- TAKASERA Location in Nepal
- Coordinates: 28°34′N 82°52′E﻿ / ﻿28.56°N 82.86°E
- Country: Nepal
- Province: Lumbini Province
- District: Eastern Rukum District

Population (2011)
- • Total: 3,698
- Time zone: UTC+5:45 (Nepal Time)
- Area code: +977-88
- Website: www.ddcrukum.gov.np

= Taksera =

Takasera was a village development committee in Rukum District but with new political division it is in East Rukum in Lumbini Province of western Nepal. At the time of the 2011 Nepal census it had a population of 3698 people living in 902 individual households. It has altogether 6 clustered villages in different locations within the Takasera VDC and the clustered village names are Taka, Upallo (upper) Sera, Lower (down) Sera, BachiGaun, Ghumlibang, Damchan and Tupa.
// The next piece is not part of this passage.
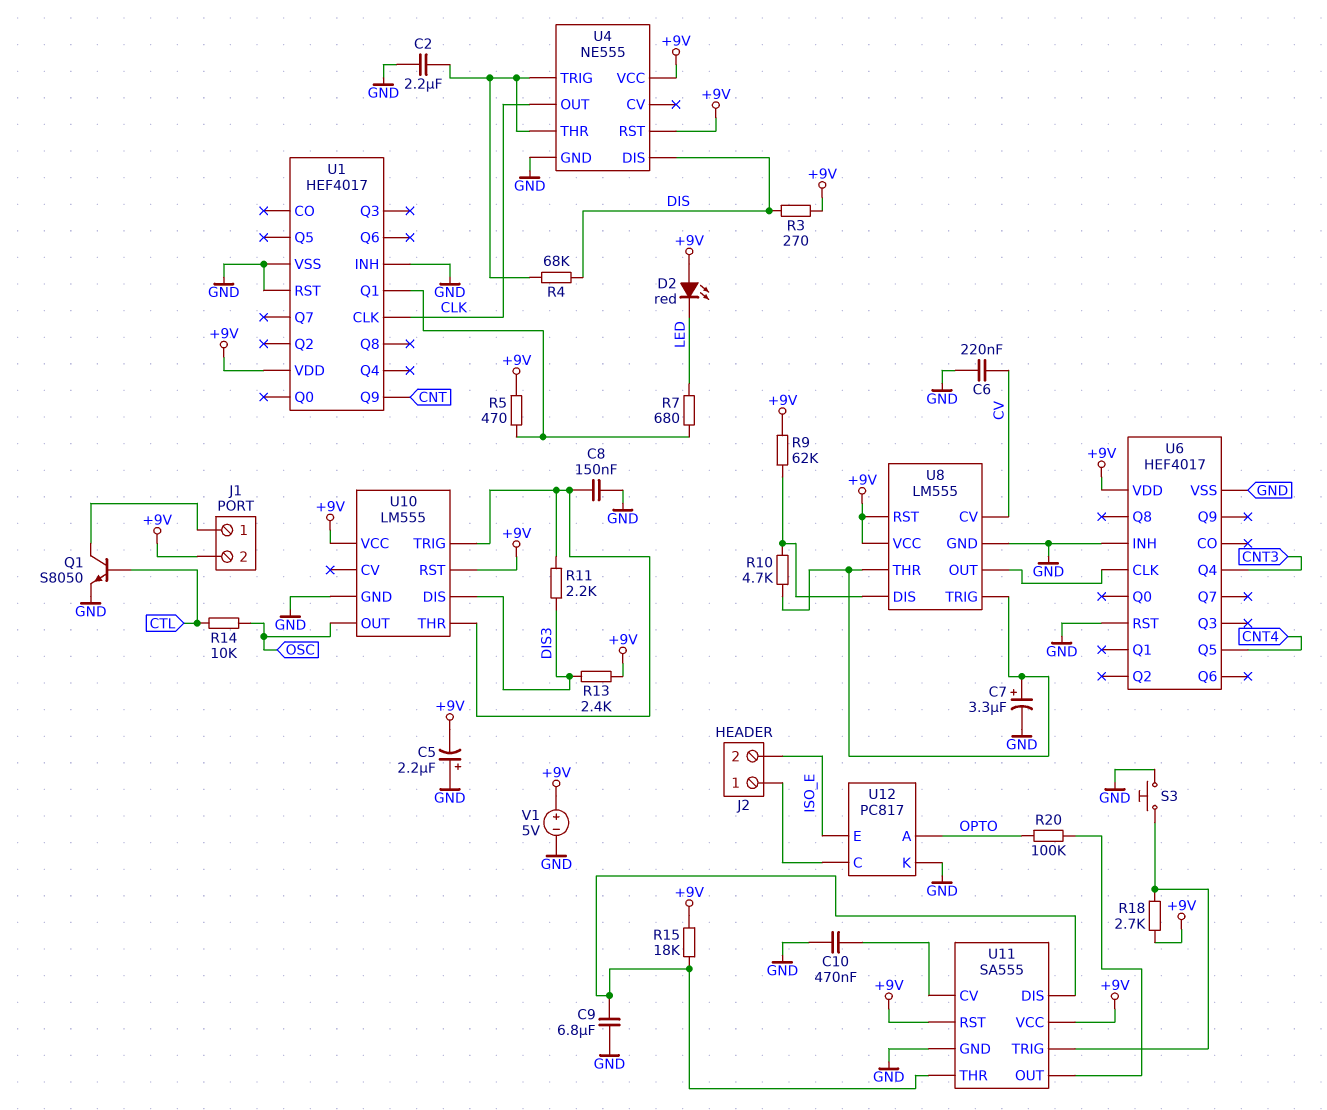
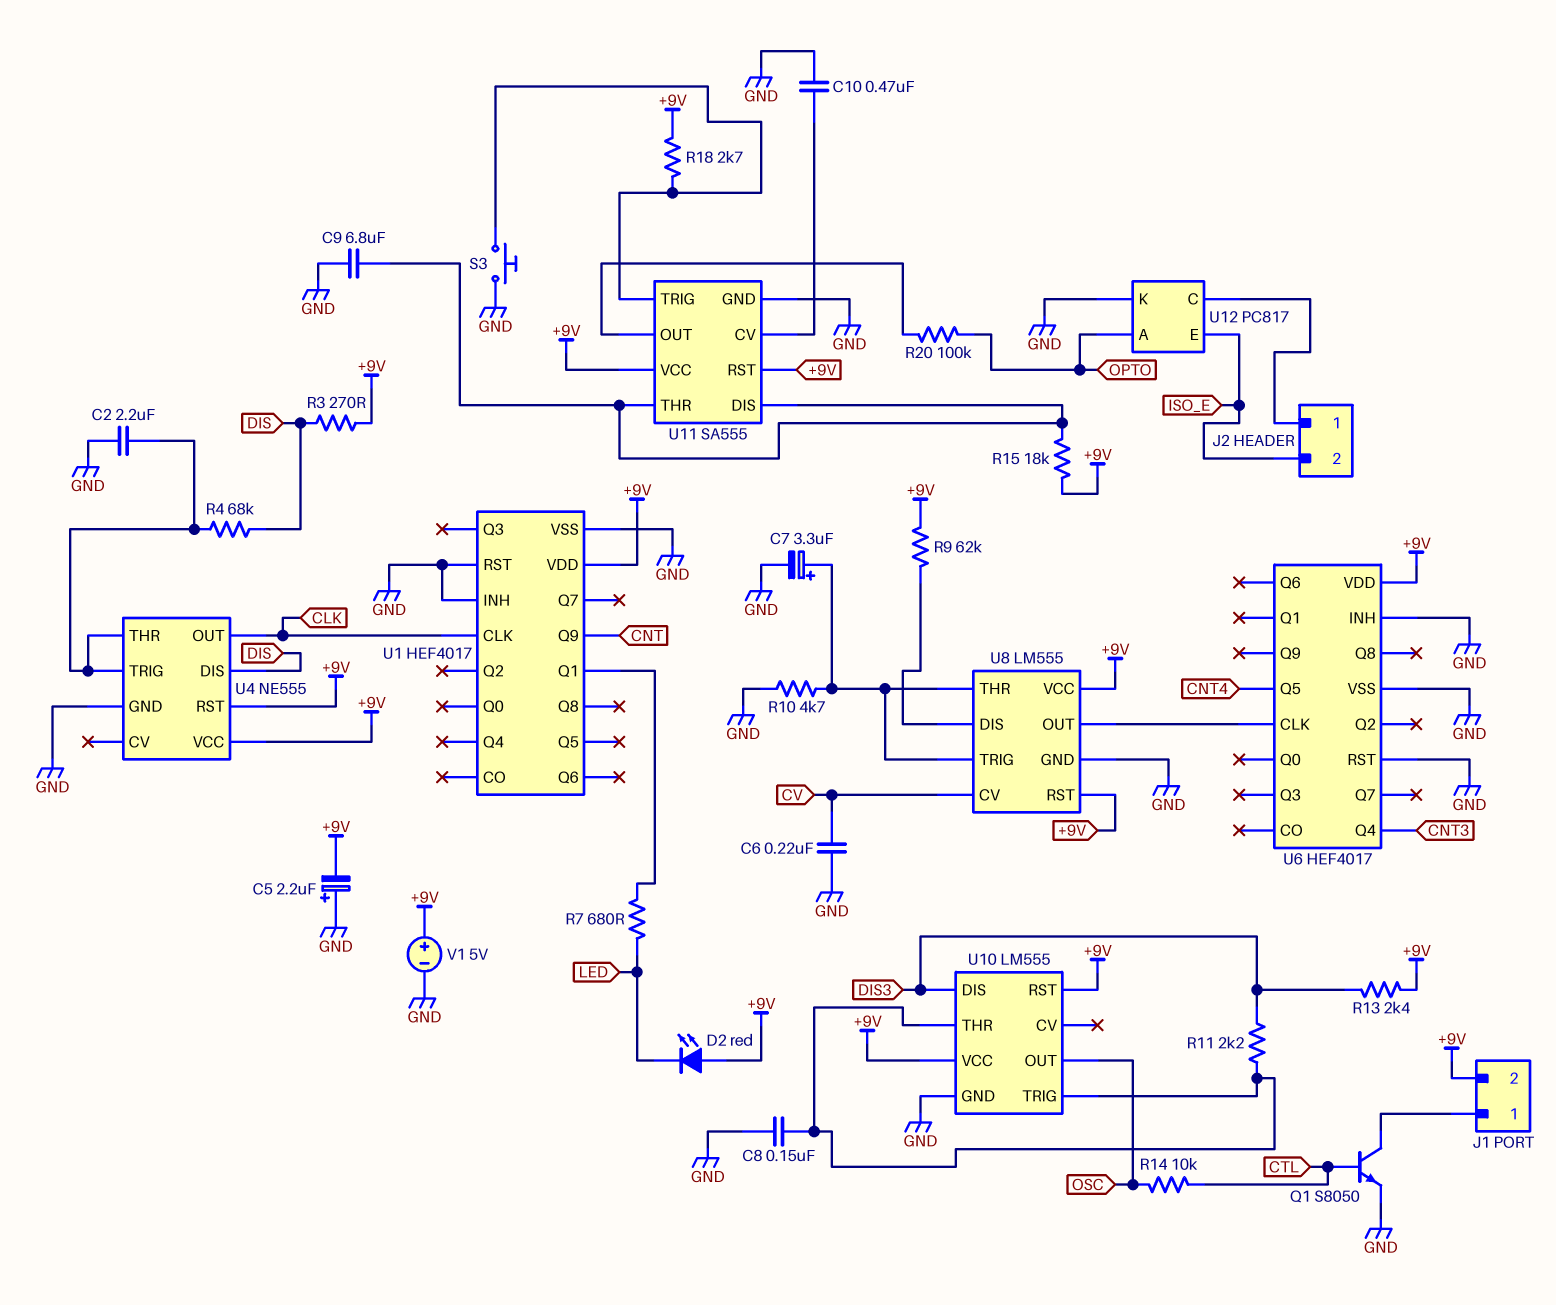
R5: 470 (+9V, U1/Q1) -> none
R10: 4.7k (U8/DIS, U8/THR) -> 4.7k (GND, U8/THR)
As per the new federal government system, Takasera has been in the Putha Utterganga Rural Municipality (Ga.Pa.) wards being 10 and 11, in the Rukum Purba (East) district.

The Altitude of Takasera varies from 3,600m at Chauri Buki to 2,200m whereas Taka has the altitude of 2,600m Taksera.
Taksera is also a birth place of famous Nepali film youth Director Anil Budha Magar and Actor Dhiraj Magar.